(Stored items from a collection)
====

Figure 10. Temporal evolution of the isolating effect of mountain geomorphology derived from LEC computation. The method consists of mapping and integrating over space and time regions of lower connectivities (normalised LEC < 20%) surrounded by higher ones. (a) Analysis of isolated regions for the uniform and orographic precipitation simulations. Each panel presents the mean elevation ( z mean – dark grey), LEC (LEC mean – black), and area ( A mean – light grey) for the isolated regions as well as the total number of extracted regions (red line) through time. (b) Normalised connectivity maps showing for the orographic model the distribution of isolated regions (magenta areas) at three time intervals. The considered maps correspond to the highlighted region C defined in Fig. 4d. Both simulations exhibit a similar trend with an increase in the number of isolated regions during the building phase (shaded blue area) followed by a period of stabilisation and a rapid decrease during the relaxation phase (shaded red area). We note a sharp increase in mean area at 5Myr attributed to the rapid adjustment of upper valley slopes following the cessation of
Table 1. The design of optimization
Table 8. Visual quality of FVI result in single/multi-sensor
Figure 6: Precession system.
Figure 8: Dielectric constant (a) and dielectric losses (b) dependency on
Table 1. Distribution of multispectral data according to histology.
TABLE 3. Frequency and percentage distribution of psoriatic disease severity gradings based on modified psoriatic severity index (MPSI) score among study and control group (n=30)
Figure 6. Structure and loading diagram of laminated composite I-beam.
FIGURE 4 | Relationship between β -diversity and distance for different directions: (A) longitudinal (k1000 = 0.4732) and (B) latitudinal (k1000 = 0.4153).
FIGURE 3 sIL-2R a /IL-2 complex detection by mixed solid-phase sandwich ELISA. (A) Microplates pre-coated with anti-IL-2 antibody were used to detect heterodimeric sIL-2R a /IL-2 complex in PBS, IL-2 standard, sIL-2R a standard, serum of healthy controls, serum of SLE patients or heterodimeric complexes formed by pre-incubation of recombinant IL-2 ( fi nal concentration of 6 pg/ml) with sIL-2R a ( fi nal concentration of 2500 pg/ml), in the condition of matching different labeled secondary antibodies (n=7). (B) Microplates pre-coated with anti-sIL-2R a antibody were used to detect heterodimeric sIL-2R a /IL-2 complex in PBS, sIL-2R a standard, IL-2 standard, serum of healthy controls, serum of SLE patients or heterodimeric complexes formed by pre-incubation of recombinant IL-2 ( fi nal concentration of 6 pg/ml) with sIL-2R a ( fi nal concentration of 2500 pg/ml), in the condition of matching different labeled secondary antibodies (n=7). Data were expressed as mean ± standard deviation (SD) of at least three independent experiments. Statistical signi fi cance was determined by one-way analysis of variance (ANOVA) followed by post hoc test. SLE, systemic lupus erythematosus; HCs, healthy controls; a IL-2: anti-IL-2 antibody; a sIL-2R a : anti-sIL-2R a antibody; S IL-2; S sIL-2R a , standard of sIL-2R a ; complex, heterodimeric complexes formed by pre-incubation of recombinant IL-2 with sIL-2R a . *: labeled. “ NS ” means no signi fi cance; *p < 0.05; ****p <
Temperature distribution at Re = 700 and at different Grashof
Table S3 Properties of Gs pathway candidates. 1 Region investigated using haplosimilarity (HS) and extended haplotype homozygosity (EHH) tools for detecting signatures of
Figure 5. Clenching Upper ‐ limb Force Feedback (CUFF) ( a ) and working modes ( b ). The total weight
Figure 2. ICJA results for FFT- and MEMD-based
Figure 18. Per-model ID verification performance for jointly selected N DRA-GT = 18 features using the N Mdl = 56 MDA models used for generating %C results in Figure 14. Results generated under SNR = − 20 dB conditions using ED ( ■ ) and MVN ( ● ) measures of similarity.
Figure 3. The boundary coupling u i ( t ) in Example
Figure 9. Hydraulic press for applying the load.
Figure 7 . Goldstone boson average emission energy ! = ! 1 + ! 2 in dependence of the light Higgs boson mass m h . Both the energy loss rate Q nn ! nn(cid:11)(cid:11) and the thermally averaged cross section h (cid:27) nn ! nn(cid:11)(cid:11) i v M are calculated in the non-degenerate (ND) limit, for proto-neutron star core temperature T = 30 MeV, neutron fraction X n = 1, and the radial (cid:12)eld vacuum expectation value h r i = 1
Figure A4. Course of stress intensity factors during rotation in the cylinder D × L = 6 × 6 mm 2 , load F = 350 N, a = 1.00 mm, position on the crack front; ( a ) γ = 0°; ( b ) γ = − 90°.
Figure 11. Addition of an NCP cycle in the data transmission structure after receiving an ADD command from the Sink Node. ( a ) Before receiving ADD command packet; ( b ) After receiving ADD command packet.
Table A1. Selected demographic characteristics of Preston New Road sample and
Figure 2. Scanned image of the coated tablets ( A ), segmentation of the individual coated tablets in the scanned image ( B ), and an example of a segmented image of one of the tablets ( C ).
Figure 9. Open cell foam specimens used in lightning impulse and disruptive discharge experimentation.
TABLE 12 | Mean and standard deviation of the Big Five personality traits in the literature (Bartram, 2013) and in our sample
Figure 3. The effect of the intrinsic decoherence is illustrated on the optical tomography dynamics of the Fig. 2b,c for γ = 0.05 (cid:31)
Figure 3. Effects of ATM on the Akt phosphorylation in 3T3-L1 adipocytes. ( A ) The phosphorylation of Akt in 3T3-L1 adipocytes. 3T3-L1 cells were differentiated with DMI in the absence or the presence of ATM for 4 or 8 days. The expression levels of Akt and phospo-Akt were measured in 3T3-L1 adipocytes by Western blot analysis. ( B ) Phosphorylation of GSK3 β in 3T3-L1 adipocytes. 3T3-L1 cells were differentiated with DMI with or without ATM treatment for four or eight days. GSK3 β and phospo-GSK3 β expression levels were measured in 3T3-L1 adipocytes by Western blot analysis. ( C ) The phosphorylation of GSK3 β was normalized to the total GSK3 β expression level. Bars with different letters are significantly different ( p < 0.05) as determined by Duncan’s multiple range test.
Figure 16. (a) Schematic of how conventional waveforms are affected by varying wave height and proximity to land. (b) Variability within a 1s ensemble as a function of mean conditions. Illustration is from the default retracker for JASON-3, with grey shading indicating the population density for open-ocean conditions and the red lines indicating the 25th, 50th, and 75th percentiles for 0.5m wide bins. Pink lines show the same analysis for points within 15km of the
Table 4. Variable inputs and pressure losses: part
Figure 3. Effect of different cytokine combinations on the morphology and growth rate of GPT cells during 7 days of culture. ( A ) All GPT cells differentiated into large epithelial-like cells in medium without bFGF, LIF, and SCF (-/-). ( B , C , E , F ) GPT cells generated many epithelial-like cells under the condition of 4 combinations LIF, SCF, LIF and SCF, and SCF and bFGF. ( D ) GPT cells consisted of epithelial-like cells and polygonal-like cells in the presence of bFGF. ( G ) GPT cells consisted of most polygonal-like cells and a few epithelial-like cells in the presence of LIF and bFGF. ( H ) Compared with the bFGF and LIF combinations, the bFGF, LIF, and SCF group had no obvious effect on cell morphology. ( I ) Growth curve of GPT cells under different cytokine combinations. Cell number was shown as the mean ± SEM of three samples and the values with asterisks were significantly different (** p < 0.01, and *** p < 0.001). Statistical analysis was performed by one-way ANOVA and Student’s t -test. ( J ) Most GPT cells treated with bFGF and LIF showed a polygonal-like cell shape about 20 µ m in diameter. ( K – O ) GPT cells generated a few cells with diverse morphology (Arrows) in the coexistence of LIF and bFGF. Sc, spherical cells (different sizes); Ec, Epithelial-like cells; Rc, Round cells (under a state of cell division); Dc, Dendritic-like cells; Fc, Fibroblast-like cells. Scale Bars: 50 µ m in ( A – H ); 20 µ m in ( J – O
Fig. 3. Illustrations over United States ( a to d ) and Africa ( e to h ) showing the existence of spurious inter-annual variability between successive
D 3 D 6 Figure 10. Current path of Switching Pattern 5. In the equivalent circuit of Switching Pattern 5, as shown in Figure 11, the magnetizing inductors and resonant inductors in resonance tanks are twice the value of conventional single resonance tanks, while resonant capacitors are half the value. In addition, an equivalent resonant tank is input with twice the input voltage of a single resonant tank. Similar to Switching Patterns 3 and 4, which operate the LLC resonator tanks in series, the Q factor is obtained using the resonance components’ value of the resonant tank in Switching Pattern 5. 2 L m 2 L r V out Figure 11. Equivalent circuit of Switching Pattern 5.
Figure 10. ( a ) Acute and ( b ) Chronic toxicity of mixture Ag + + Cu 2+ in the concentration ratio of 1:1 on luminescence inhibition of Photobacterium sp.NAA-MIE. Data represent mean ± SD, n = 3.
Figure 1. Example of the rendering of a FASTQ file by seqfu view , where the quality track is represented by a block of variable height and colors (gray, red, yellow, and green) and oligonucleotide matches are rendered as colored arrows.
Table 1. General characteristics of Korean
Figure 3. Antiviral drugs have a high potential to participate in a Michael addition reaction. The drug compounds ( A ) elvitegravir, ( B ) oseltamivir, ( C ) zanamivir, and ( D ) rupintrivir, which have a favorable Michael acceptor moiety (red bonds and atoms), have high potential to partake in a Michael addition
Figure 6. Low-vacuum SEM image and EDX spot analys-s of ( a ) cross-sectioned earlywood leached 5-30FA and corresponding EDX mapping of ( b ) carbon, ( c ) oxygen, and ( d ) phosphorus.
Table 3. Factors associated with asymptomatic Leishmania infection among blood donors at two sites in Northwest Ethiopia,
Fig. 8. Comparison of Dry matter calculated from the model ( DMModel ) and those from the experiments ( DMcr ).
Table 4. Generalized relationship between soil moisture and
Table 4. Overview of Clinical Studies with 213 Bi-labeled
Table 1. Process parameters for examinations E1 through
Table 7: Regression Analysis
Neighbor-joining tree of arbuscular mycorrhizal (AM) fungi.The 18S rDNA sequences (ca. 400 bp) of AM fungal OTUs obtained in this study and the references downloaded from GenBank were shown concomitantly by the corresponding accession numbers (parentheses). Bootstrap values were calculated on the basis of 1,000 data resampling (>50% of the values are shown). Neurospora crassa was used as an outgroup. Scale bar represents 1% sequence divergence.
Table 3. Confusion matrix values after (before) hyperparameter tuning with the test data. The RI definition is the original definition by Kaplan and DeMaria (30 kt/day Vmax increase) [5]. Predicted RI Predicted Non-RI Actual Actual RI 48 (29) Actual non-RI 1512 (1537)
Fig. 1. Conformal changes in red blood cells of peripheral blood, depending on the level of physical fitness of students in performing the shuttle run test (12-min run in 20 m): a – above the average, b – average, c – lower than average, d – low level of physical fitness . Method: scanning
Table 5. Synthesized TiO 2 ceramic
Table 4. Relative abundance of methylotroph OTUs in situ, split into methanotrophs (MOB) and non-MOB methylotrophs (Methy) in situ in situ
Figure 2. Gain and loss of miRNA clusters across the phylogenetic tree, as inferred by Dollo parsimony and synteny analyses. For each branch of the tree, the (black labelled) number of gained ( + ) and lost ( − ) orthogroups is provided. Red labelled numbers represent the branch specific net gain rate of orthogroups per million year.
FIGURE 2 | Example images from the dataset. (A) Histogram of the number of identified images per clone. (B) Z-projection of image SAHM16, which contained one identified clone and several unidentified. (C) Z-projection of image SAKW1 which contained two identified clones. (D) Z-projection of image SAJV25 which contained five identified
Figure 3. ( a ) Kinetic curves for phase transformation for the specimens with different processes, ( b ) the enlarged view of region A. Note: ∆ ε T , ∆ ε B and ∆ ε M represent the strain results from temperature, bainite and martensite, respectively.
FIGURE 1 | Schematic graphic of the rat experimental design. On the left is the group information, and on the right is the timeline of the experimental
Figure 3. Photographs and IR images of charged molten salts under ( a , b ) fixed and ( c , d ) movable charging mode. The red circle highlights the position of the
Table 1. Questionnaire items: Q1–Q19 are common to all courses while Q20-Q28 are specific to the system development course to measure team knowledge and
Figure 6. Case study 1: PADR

====

Only a word-for-word repetition of the lines from the one containing "FIGURE 1 | Schematic" to the final line of the data above counts as the answer.

▸ **Solution for this task**:
FIGURE 1 | Schematic graphic of the rat experimental design. On the left is the group information, and on the right is the timeline of the experimental
Figure 3. Photographs and IR images of charged molten salts under ( a , b ) fixed and ( c , d ) movable charging mode. The red circle highlights the position of the
Table 1. Questionnaire items: Q1–Q19 are common to all courses while Q20-Q28 are specific to the system development course to measure team knowledge and
Figure 6. Case study 1: PADR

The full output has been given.